CIH Northern Ireland comments on new cap on benefits
Commenting on the CIH research into the new cap of benefits, released today, CIH Northern Ireland policy and public affairs manager Justin Cartwright said: "The Department for Communities estimates that 2,600 Northern Ireland families will be impacted by the new cap on benefits.
"The lower benefit cap will be introduced in Northern Ireland on 7 November and reduces the total amount of benefits a household can receive from £26,000 to £20,000.
"However, families with children impacted by the benefits cap in Northern Ireland will receive top-up payments from the department until 2020.
"These top-up payments will go a long way towards helping the families who would have faced immediate and substantial gaps between their rent and the help they receive to pay for it.
"By providing this financial support, local politicians recognise the hardship that the new cap would have placed on families and children, putting many households at risk of losing their homes.
"Welfare reform is supposed to incentivise people into work, but the department has used strict assessments and found many families impacted by this cap are unable to work.
"We suggest that the government now plan beyond 2020 to address the cap and the other aspects of welfare reform, such as the bedroom tax, that undermine the aim of welfare reform to make society fairer.
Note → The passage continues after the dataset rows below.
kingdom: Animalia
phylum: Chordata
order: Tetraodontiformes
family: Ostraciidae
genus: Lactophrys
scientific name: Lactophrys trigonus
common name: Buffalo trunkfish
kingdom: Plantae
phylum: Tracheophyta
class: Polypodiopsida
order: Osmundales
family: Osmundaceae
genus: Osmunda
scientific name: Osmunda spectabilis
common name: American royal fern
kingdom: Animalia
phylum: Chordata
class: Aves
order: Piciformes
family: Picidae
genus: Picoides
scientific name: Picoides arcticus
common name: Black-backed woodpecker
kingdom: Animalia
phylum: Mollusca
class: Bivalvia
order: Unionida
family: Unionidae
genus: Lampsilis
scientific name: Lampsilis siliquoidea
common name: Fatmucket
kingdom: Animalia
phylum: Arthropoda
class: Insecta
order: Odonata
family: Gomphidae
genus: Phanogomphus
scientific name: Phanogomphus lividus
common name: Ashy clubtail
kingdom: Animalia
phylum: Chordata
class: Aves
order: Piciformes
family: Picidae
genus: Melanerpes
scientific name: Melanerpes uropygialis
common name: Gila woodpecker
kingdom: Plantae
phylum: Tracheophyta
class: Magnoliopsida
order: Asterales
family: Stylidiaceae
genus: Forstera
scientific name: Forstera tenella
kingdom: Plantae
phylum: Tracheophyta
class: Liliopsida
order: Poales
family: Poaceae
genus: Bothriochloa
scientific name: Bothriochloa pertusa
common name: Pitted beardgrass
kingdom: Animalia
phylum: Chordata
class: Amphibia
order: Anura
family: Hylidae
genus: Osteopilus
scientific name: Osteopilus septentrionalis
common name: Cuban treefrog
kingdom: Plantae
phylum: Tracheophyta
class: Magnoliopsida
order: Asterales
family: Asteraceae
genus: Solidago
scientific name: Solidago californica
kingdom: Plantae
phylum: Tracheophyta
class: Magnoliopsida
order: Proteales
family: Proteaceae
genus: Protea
We are convening a working group to look at this wider issue of welfare reform in housing."
For more information please contact Justin Cartwright, CIH Northern Ireland policy and public affairs manager on 028 9077 8222, 07824 304 351 or email@example.com. CIH has published new research today which shows the cap will hit 116,000 families across the social rented and private rented sectors in Great Britain, the vast majority of which are two and three-children families, by up to £115 a week. More than 300,000 children live in these households.